We continued into the night as the eastern sky began to lighten, silhouetting the villages and palm groves. Morning traffic began to increase as Iraqis got on with the business of their daily lives. Our convoy pushed through the traffic. The Iraqis had grown use to the sight of 70 plus heavy transports lumbering down their dilapidated highways, and were only too eager to get out of our way and let us pass. As the morning sun crept pumpkin orange into the sky, we made our turn towards our next stop, Camp Stryker, a sprawling multi-national military complex not far from Baghdad.
We bumped and chugged down an un-improved dirt road that skirted several villages and neighborhoods. They reminded me of many a south Phoenix neighborhood that I had patrolled as a Phoenix Police Officer many years before. The only difference being the random herds of goats, and sprawling grape vineyards. Groups of Iraqi children ranging in age from 7 to 12 came to the side of the road in groups of twos and threes.
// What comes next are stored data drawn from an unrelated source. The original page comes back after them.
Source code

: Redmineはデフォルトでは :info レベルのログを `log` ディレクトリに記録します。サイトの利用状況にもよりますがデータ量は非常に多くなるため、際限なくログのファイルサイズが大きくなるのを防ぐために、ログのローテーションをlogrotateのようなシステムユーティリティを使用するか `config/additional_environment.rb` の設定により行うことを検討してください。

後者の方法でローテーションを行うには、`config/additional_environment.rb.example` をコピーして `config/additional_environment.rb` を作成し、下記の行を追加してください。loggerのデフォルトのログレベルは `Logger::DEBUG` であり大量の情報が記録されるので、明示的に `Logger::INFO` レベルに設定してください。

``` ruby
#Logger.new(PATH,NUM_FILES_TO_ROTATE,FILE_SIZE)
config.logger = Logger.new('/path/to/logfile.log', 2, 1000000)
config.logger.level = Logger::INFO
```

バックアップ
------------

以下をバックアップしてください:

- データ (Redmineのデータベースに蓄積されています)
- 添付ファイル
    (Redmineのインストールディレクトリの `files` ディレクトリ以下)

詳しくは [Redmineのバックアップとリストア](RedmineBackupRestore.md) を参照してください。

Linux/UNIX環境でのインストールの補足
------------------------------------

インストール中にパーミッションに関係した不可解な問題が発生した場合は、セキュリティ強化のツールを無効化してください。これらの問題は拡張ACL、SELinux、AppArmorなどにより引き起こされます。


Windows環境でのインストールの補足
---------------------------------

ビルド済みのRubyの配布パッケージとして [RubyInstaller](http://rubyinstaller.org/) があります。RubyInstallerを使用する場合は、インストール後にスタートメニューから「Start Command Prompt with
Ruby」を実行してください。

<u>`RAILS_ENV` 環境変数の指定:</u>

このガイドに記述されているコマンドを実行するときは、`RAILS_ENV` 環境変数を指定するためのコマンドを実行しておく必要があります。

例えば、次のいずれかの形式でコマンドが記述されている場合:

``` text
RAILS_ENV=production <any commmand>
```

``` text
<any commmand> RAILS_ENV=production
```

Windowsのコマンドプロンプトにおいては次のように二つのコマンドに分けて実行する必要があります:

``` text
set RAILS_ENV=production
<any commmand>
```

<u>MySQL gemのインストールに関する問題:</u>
They stood waving and begging treats and food from the truck drivers. We called these children "rapscallions" and they were not to be taken lightly. At the first opportunity, these little waifs would jump unseen onto the flat bed trailers and steal chains, gas caps, cases of water, or whatever they could grab and then run victorious into the cover of the reeds and vineyards. These little kids had cost the US Government thousands of dollars in lost equipment. Occasionally, they would stand and throw rocks at the passing trucks. As our truck followed slowly along in line down the bumpy, dusty road, I saw a small boy about 7 years of age. He was standing by himself begging food from the passing trucks. His little arms were filled with various treats and sodas, tossed down by the drivers. As we neared, Martin tossed him a bottle of water from the turret. He caught it in his arms without dropping a single one of his sugary treats. He took one look at it and then looked at us with a look on his face that said, "A bottle of water? That's all you've got? A bottle of water? What....are you frigging kidding me??" He tossed the bottle away and ran off down the road in disgust. So much for winning his heart and mind.
As we neared the front gate, I noticed a second group of children. They were older and appeared to be roughly 13 or 14 years old. My experience had taught me that nothing good can come of that many 13 or 14 year old boys gathered in one place. There was just something different about this group of kids that didn't look right. Not one of them was begging food, and one of them stood off to the side away from the others as if he was watching something. I told Frazer to pull out of the convoy and speed up to where they stood. As soon as they saw us coming, they fled into the village, but not before one of them turned and thrust a middle finger high in to the air at Martin up in his turret. Our entire truck erupted into laughter at the little would be thief's bravado. Flipping off the cops translates no matter what the language.
We entered the gate and with the transports safely inside, proceeded to our staging area where we parked and stripped off our armored vests and ammo. We would spend the night at Camp Stryker before proceeding to our next stop on the convoy the next day. I had played the Iraqi lottery for the first time and lost....and that was just fine with me.